Avatar - plus de dix millions d’entrées en France !

Vraiment, Cameron a un très bon public, et de très très bons clients !

Invraisemblable, le discours (1) qui a pu être développé autour du film Avatar de James Cameron !

Voici quelques échantillons :

- Avatar est une parabole sur le regard.

- Avatar est une Fable sur le rêve.

- Avatar qui touche tant de monde est forcément une oeuvre d’art.

- Avatar est un objet susceptible de défier notre intelligence et qui est capable de nous ouvrir à des états de conscience que notre quotidien ignore.

Et pour finir avec le meilleur, sinon le pire (le plus sérieusement du monde, et sans rire !) : "Mythe de tous les mythes ! Cantique des Cantiques, Avatar ! "

Ce dernier commentaire a pour auteur un philosophe ; philosophe avec lequel la coupe est pleine jusqu’à déborder car, force est de constater qu’avec un tel commentaire, on n’est pas très loin du fourvoiement et de la forfaiture intellectuels et philosophiques.

Mais… les mots me manquent !

1 - Discours tenus par des adultes de 30 ans et plus, diplômés et cinéphiles.

Fantasy !

Le terme est lâché : il s’agit donc d’un film de genre issu de la littérature fantasy : « … La fantasy, de l’anglais fantasy : imagination, est un genre littéraire présentant un ou plusieurs éléments irrationnels qui relèvent généralement d’un aspect mythique et qui sont souvent incarnés par l’irruption ou l’utilisation de la magie. »

Littérature destinée principalement à des ados et à des jeunes adultes (parfois moins jeunes - 35 ans et plus -, comme les commentaires sur ce film ont pu nous le révéler) ; et ça tombe plutôt bien puisque ce sont eux qui fréquentent les salles de cinéma.

Littérature … celle d’une génération a-politique et hédoniste qui n’a connu qu’une seule réalité : une réalité marchande de l’abondance et de la technique.

Cinéma générationnel !

Pour sûr !

Génération de la saturation centrifuge-du-vide ; génération atomisée dans un isolement autocentré – informatique, écrans, images et sons, consoles, jeux de rôles -, dans un environnement qui n’a pas, pour autant, su priver "cette génération du manque et du dénuement" (2) d’un besoin de ce que d’autres générations ont appelé - un supplément d’âme : transcendance, engagement et communion.

2 - Manques affectif et relationnel ; manque physique - contact avec les éléments, la matière, le corps, le danger du réel - contraintes et contingences -, au sein d’une offre pourtant pléthorique (offre - et non demande -, qui n’en a jamais assez), fruit d’une injonction mercantile a-morale et irresponsable.

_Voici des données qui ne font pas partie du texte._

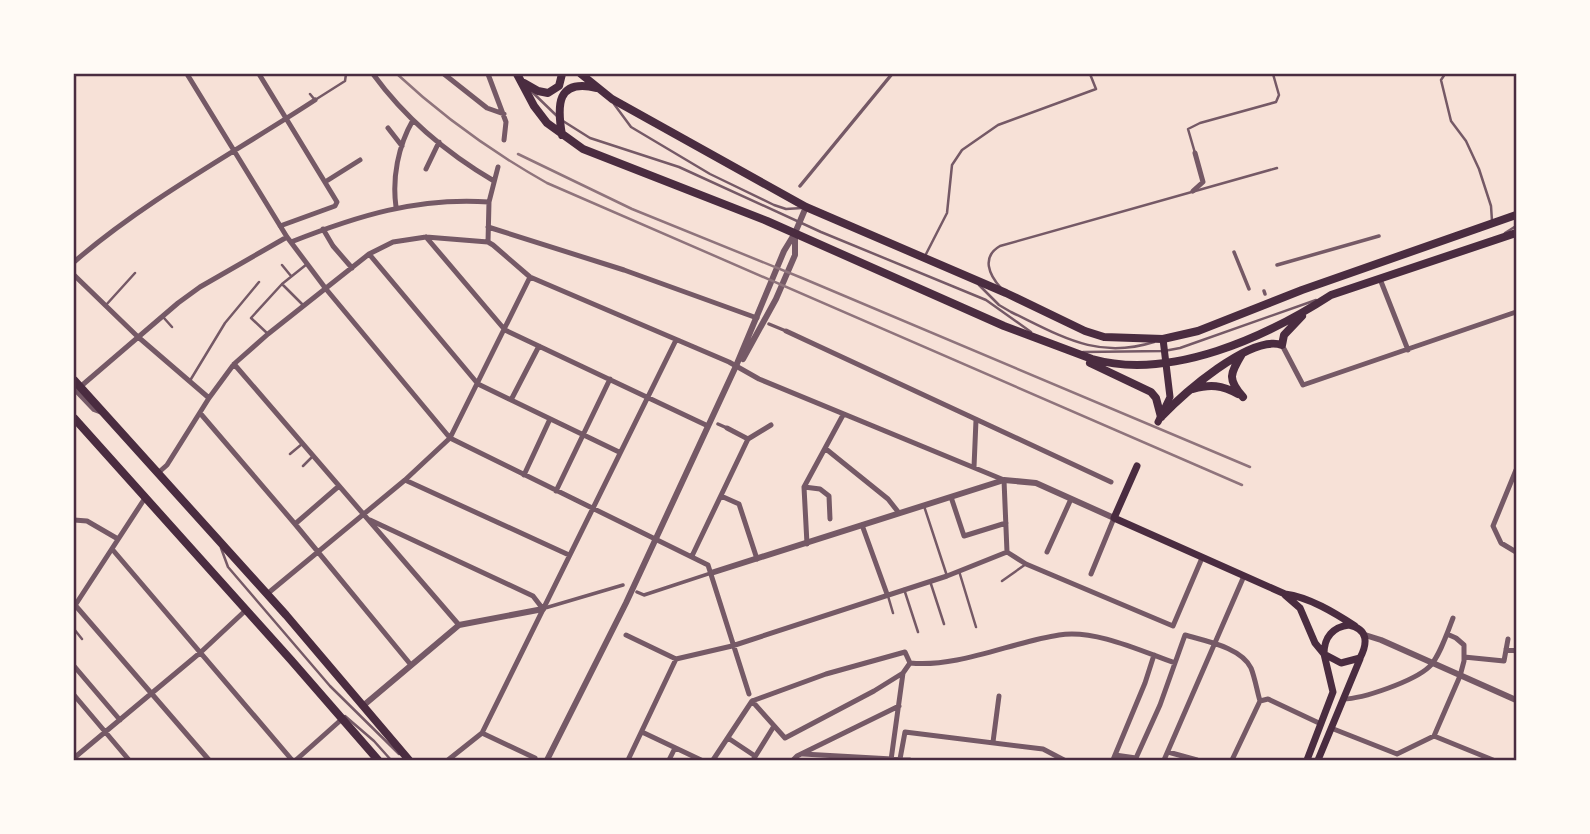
<svg xmlns="http://www.w3.org/2000/svg" width="1590" height="834" font-family="'Alegreya Sans',sans-serif">
  <style>
    .lines { fill: none; stroke-linecap: round; stroke-linejoin: round }
    .service { stroke: #755966; stroke-width: 2.5 }
    .pedestrian { stroke: #755966; stroke-width: 3.5 }
    .minor { stroke: #755966; stroke-width: 5 }
    .tertiary { stroke: #755966; stroke-width: 6 }
    .secondary { stroke: #4a2c40; stroke-width: 7 }
    .primary { stroke: #4a2c40; stroke-width: 8 }
    .rail { stroke: #8f747c; stroke-width: 2.5 }
    .neatline { fill: none; stroke: #4a2c40; stroke-width: 2.5 }
  </style>
  <rect width="100%" height="100%" fill="#f7e1d7"/>
  <g class="lines">
    <path class="service" d="M 1445,74 L 1441,80 L 1451,121 L 1466,141 L 1479,169 L 1491,206 L 1492,221
      M 530,90 L 558,117
      M 310,94 L 315,100 L 345,81 L 346,74
      M 614,104 L 631,127 L 710,174 L 774,205 L 786,209 L 802,208
      M 563,121 L 590,138 L 679,167 L 821,232 L 986,300 L 1031,332
      M 1195,153 L 1188,129 L 1200,123 L 1276,102 L 1279,95 L 1273,74
      M 1505,233 L 1516,226
      M 925,256 L 947,213 L 952,165 L 962,150 L 998,125 L 1096,89 L 1090,74
      M 282,265 L 291,276
      M 282,284 L 304,306
      M 979,285 L 999,305 L 1011,312 C 1061,336 1097,360 1154,342
      M 1001,288 C 989,275 981,257 1000,246 L 1277,168
      M 106,305 L 135,273
      M 164,318 L 172,327
      M 268,334 L 251,318 L 282,284 L 307,264
      M 1083,352 L 1164,351 L 1180,348 L 1316,300
      M 191,379 L 225,323 L 259,282
      M 290,454 L 302,444
      M 303,466 L 313,456
      M 924,506 L 947,576
      M 221,548 L 228,567 L 330,686 L 399,754
      M 959,571 L 976,627
      M 930,581 L 944,624
      M 1002,581 L 1026,564
      M 904,589 L 918,632
      M 888,596 L 893,613
      M 74,629 L 82,639
      M 345,716 L 374,741 L 391,760"/>
    <path class="pedestrian" d="M 800,186 L 892,74
      M 1234,252 L 1249,289
      M 1277,265 L 1379,236
      M 1264,291 L 1265,294
      M 769,324 L 786,331
      M 718,424 L 727,428
      M 637,592 L 644,595 L 711,573
      M 545,608 L 623,585"/>
    <path class="minor" d="M 187,74 L 287,237 L 326,289 L 450,438 L 708,565 L 749,694
      M 259,74 L 337,202 L 335,206 L 280,226
      M 373,74 C 405,118 448,154 494,181
      M 444,74 L 487,108 L 504,114
      M 488,74 L 506,122 L 504,140
      M 388,128 L 402,146
      M 426,169 L 439,142
      M 325,182 L 360,160
      M 1193,191 L 1203,182 L 1195,153
      M 396,207 C 392,178 398,146 413,120
      M 488,227 L 624,270 L 757,318
      M 323,229 L 333,246 L 352,268
      M 426,237 L 505,330 L 708,426
      M 291,242 C 357,216 417,197 489,202
      M 488,242 L 489,202 L 498,167
      M 369,254 L 478,384 L 619,452
      M 74,262 C 147,199 234,153 315,100
      M 74,275 L 137,336 L 209,398
      M 1380,279 L 1408,350
      M 786,331 L 1111,482
      M 1282,345 L 1303,385 L 1516,312
      M 234,364 L 459,625
      M 80,387 L 178,303 L 200,287 L 287,237
      M 511,400 L 539,346
      M 200,413 L 295,524 L 411,665
      M 727,428 L 748,439
      M 826,449 L 888,499 L 899,513
      M 974,467 L 976,420
      M 1516,470 L 1493,526 L 1501,543 L 1516,552
      M 158,473 L 167,465 L 209,398 L 234,364 L 268,334 L 369,254 L 393,242 L 426,237 L 488,242 L 493,245 L 530,277 L 729,362 L 759,379 L 1004,480 L 1007,552
      M 524,475 L 550,419
      M 405,480 L 569,555
      M 804,487 L 820,489 L 829,496 L 830,519
      M 556,491 L 610,379
      M 721,496 L 739,504 L 757,559
      M 951,497 L 964,536 L 1006,523
      M 74,520 L 87,521 L 118,539
      M 370,520 L 533,596 L 543,609
      M 295,524 L 339,486
      M 862,525 L 887,594
      M 807,544 L 804,487 L 843,415
      M 112,549 L 292,760
      M 1007,552 L 1026,564 L 1173,626 L 1202,558
      M 1047,552 L 1071,499
      M 692,556 L 748,439 L 771,425
      M 1091,574 L 1114,518
      M 267,594 L 405,480 L 450,438 L 530,277
      M 75,605 L 209,760
      M 74,607 L 145,498
      M 626,635 L 676,659 L 732,646 L 947,576 L 1007,552
      M 1506,649 L 1516,651
      M 1464,657 L 1504,661 L 1508,639
      M 910,663 C 958,668 1012,642 1059,635 C 1095,629 1141,651 1175,663
      M 74,666 L 120,720
      M 74,695 L 129,760
      M 1343,699 C 1363,699 1414,681 1429,667 C 1439,658 1448,631 1453,618
      M 752,701 L 785,738 L 874,691 L 903,673
      M 1260,701 L 1268,699 L 1321,724
      M 1331,728 L 1397,754 L 1434,736 L 1460,676 L 1464,661 L 1464,645 L 1456,638 L 1447,634
      M 642,732 L 701,760
      M 482,733 L 535,758
      M 1434,736 L 1493,760
      M 728,738 L 755,756
      M 993,742 L 999,696
      M 1168,752 L 1197,760
      M 803,754 L 910,760
      M 1115,755 L 1145,683 L 1154,655
      M 74,758 L 201,652 L 246,610
      M 900,759 L 905,732 L 1043,749 L 1064,760
      M 296,760 L 342,719
      M 448,760 L 482,733 L 676,340
      M 628,760 L 676,659
      M 669,760 L 675,748
      M 713,760 L 752,701 L 826,674 L 905,652 L 910,663 L 903,673 L 891,760
      M 753,760 L 774,726
      M 793,760 L 797,756 L 899,706
      M 1113,760 L 1115,755 L 1136,758 L 1160,705 L 1185,635 C 1205,641 1241,647 1251,668 C 1255,678 1257,691 1260,701 L 1232,760
      M 1164,760 L 1244,576"/>
    <path class="tertiary" d="M 743,359 L 776,299 L 795,255 L 795,235
      M 74,388 L 94,409 L 102,412
      M 711,573 L 1004,480 L 1036,483 L 1114,518
      M 1365,635 L 1381,640 L 1516,700
      M 364,705 L 459,625 L 543,609
      M 547,760 L 626,603 L 736,366 L 784,251 L 795,233 L 806,207"/>
    <path class="secondary" d="M 1158,422 L 1170,397 L 1163,339
      M 1137,466 L 1114,518 L 1285,594 C 1309,597 1335,613 1355,626
      M 1285,595 L 1300,608 L 1315,643 L 1324,654 L 1333,692 L 1307,760
      M 1349,625 C 1368,629 1368,643 1360,658 L 1341,663 L 1324,654 C 1324,637 1333,627 1349,625 Z
      M 1318,760 L 1360,659"/>
    <path class="primary" d="M 517,74 L 534,106 L 547,123 L 583,149 L 767,221 L 1004,326 L 1092,359 C 1171,381 1266,337 1331,295 L 1516,233
      M 581,74 L 612,99 L 806,207 L 1006,293 L 1085,331 L 1104,337 L 1163,339 L 1198,331 L 1302,290 L 1516,215
      M 524,83 L 538,91 L 548,93 L 559,86 L 562,74
      M 562,135 C 557,106 556,78 597,88
      M 1242,354 C 1230,374 1227,379 1243,397
      M 1090,363 L 1151,392 L 1156,398 L 1161,417
      M 74,380 L 286,615 L 409,760
      M 1193,389 C 1210,384 1222,385 1238,394
      M 1161,417 C 1182,395 1250,334 1282,345 L 1284,335 L 1302,316
      M 74,418 L 291,660 L 378,760"/>
    <path class="rail" d="M 397,74 C 443,117 492,152 547,183 L 1242,485
      M 518,154 L 632,209 L 802,278 L 1250,467"/>
  </g>
  <rect width="1590" height="834" fill="none" stroke="#fffaf5" stroke-width="150"/>
  <rect x="75" y="75" width="1440" height="684" class="neatline"/>
</svg>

Et si, au cinéma, et pour un James Cameron qui n’a pas droit à l’erreur ni à l’échec commercial (film au budget de 300 millions de dollars), le meilleur sujet qui soit était le spectateur ?!

Avec ce cinéma-là, n’est-ce pas bien plutôt le spectateur qui fait le film ?

Car, en aucun cas, ce film ne peut sérieusement prétendre hisser le cinéma à un niveau supérieur à quoi que ce soit qui ne nous ait pas déjà été proposé depuis 20 ans par le cinéma... qu’il soit de synthèse, d’animation, ou bien... cinéma tout court.

Un cinéma éculé (scénarii, musique, dialogues, sons - et la 3D ne sauvera rien en ce qui concerne Avatar) tant dans la forme que dans le fond, cinéma creux, démonstratif et pédant (de ridicule ?), aux "thèses" le plus souvent infantiles, manichéennes et démagogiques, auprès d’une génération qui souffre de l’absence de transmission d’un héritage (3) destiné à vous guider dans un monde, certes, pour le meilleur et pour le pire, qui côtoie le génie, la bassesse, le talent, l’héroïsme, les contraintes, et une liberté toujours à re-conquérir, mais un monde dans lequel il est pourtant encore permis d’espérer quelque chose pour soi et les autres, et sans James Cameron et ses millions.

3 - Et ce depuis le refus de la responsabilité qui incombe à chacun de nous, adultes que nous sommes, d’assumer le monde tel qu’il est - responsabilité sans laquelle l’éducation et la transmission des savoirs sont impossibles.

Décidément...

On ne pourra pas s’empêcher de garder à l’esprit le fait suivant : privé de poésie, d’espace, de silence et d’air, le cinéma fantasy (cinéma du merveilleux - se reporter à l’œuvre cinématographique de Cocteau), écolo-humaniste ou pas, ne peut être qu’une épaisse, qu’une grosse et grande et lourde tarte à la crème indigeste.

Alors…

Avatar ? Vous avez dit avatar ?

On pensera à un pis aller ; et au pluriel, à un synonyme de mésaventures ou de malheurs… cinématographiques pour l’occasion.